INPUT FOR THIS TASK
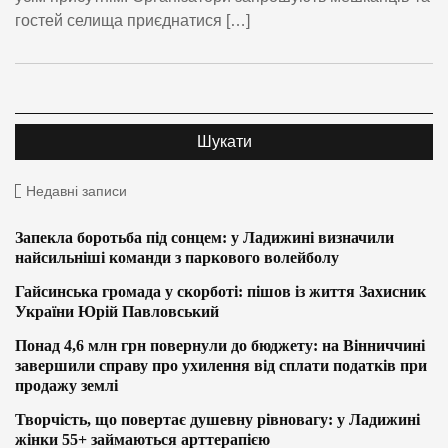
гостей селища приєднатися […]
Недавні записи
Запекла боротьба під сонцем: у Ладижині визначили
найсильніші команди з паркового волейболу
Гайсинська громада у скорботі: пішов із життя Захисник
України Юрій Павловський
Понад 4,6 млн грн повернули до бюджету: на Вінниччині
завершили справу про ухилення від сплати податків при
продажу землі
Творчість, що повертає душевну рівновагу: у Ладижині
жінки 55+ займаються арттерапією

PROBLEM TO WORK ON
Output everything in the records above word for word, but not the pictures.

WRITTEN REPLY
гостей селища приєднатися […]
Недавні записи
Запекла боротьба під сонцем: у Ладижині визначили
найсильніші команди з паркового волейболу
Гайсинська громада у скорботі: пішов із життя Захисник
України Юрій Павловський
Понад 4,6 млн грн повернули до бюджету: на Вінниччині
завершили справу про ухилення від сплати податків при
продажу землі
Творчість, що повертає душевну рівновагу: у Ладижині
жінки 55+ займаються арттерапією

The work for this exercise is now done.